The play's secondary plot deals with the love affair of the Queen's general Velasco, the valiant soldier who defeated Alphonso, and the widow Salassa. Velasco has the opposite problem from Alphonso: he idealises his love for Salassa, terming her "the deity I adore;" he allows her to dominate their relationship. (Velasco's friend and admirer Lodovico has a low opinion of Salassa, calling her a "frail commodity," a "paraquetto," a "wagtail.") Salassa indulges in her power over Velasco by asking him to give up all combat and conflict, or even wearing a sword and defending his reputation, for a period of two years. When he agrees, Velasco finds that he quickly loses his self-respect and the regard of others. He regains those qualities only when he steps forward as the Queen's champion, ready to meet the king on the field of honour.

Before the duel can take place, however, the assembled courtiers protest the proceeding, and Muretto steps forward to explain his role in manipulating Alphonso's mind. Finally, Alphonso is convinced of the Queen's innocence, and repents his past harshness; their rocky relationship reaches a new tolerance and understanding.

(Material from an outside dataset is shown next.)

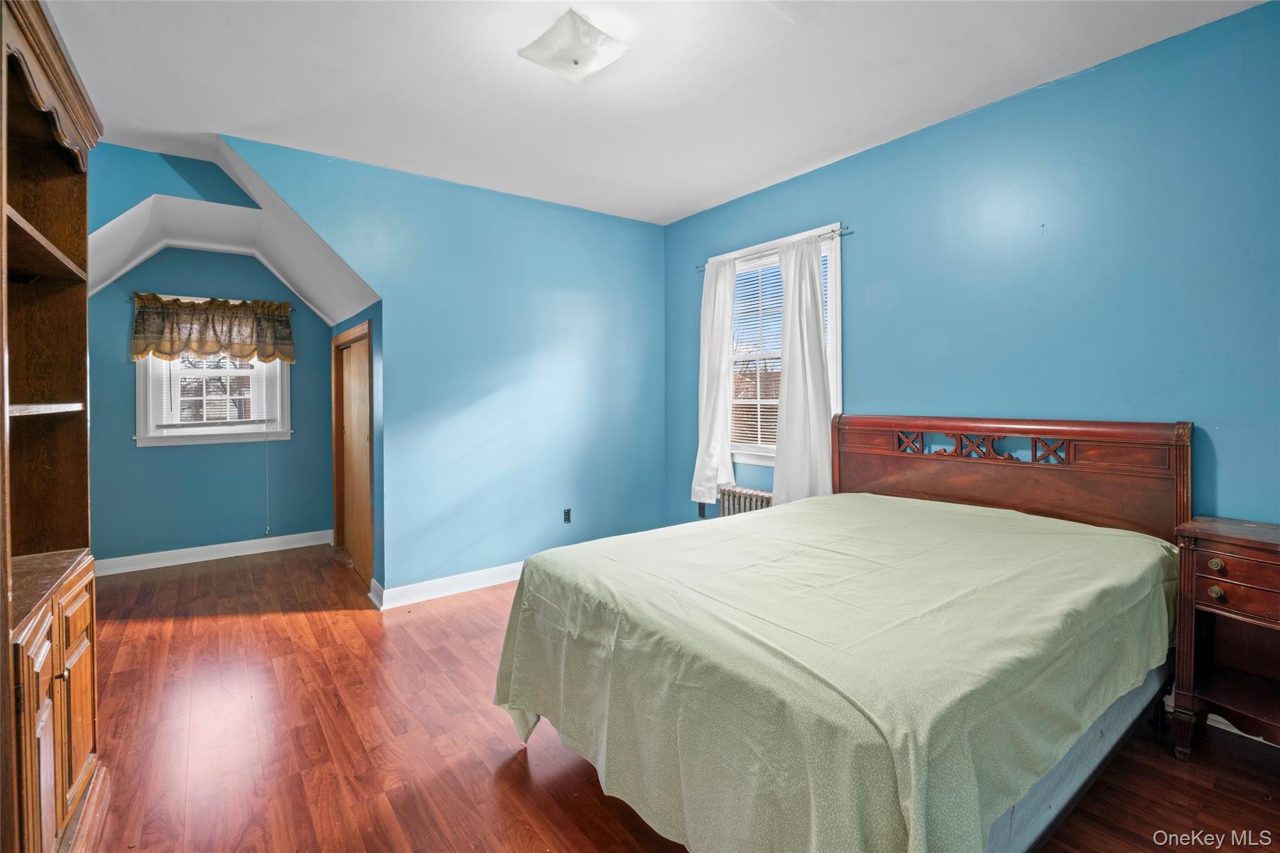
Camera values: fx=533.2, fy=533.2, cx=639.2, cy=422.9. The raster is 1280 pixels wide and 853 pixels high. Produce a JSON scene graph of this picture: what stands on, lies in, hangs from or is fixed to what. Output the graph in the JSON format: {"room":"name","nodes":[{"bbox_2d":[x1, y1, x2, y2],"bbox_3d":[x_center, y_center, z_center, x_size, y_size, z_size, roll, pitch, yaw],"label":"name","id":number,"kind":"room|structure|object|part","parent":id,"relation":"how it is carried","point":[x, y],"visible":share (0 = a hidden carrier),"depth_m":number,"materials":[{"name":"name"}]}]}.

A humbled Salassa also resolves to give up her vain and selfish ways to be a fit wife for Velasco.

The play's comic relief is supplied by a group of minor characters – two quarrelling followers of Alphonso, the astrologer Pynto and a bluff captain named Bufo; plus Velasco's servant Mopas and the matchmaker/bawd Madame Shaparoon.

The Velasco/Salassa subplot derives from Novel 13 in the Histoires Tragiques of François de Belleforest.